Fino al 6 gennaio il Musée de Cluny presenta «Cofanetti misteriosi. Stampe al tempo di La Dama e l’unicorno», mostra dedicata ai cosiddetti «coffrets à estampe», oggetti rari (se ne conoscono meno di 140 nel mondo) e ancora in parte misteriosi. Si tratta di cofanetti in legno di faggio, la cui produzione va dal 1480 al 1530, rinforzati con fasce di ferro e cuoio sull’esterno e rivestiti di tela bougran all’interno. La loro particolarità è la presenza di un’incisione all’interno del coperchio, accompagnata talvolta da iscrizioni.

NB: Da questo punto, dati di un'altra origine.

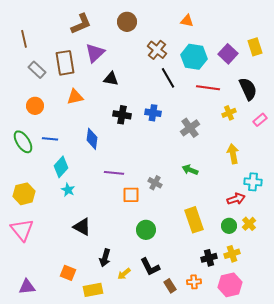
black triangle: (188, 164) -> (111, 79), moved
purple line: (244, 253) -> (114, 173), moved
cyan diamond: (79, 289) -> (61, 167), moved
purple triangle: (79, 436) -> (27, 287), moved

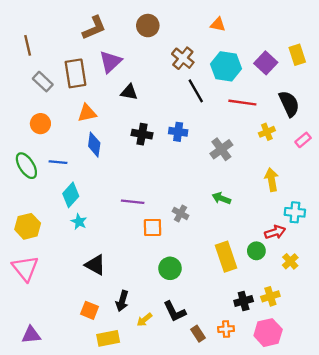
blue diamond: (92, 139) -> (94, 145), moved
green circle: (229, 226) -> (256, 251), moved
orange square: (68, 273) -> (89, 310), moved

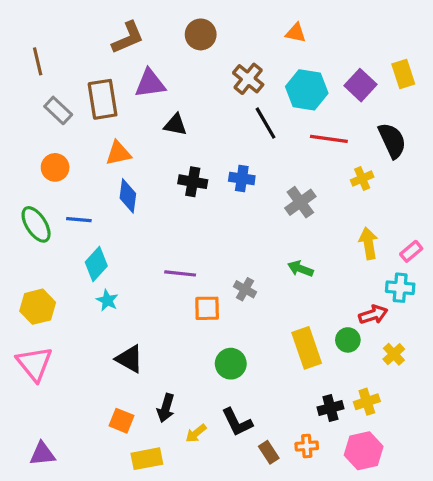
purple triangle: (110, 62) -> (150, 84), turned 35
pink rectangle: (303, 140) -> (411, 251), moved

Alcuni di questi preziosi oggetti appartengono al museo parigino che, nel 2007, ha acquisito un cofanetto dipinto con un «Martirio di san Sebastiano», opera di Jean d’Ypres, attivo tra il 1490 e il 1508, autore anche degli studi preparatori de «La Dama e l’unicorno», il ciclo di arazzi fiammingo del XV secolo capolavoro del Musée de Cluny, oltre che dei cartoni delle vetrate dell’edificio gotico che ospita il museo (al centro di grandi restauri fino al 2020). In un percorso con un centinaio di opere, i due curatori, Michel Huynh, del Musée de Cluny, e Séverine Lepape, del Louvre, insistono sul carattere spirituale di questi oggetti.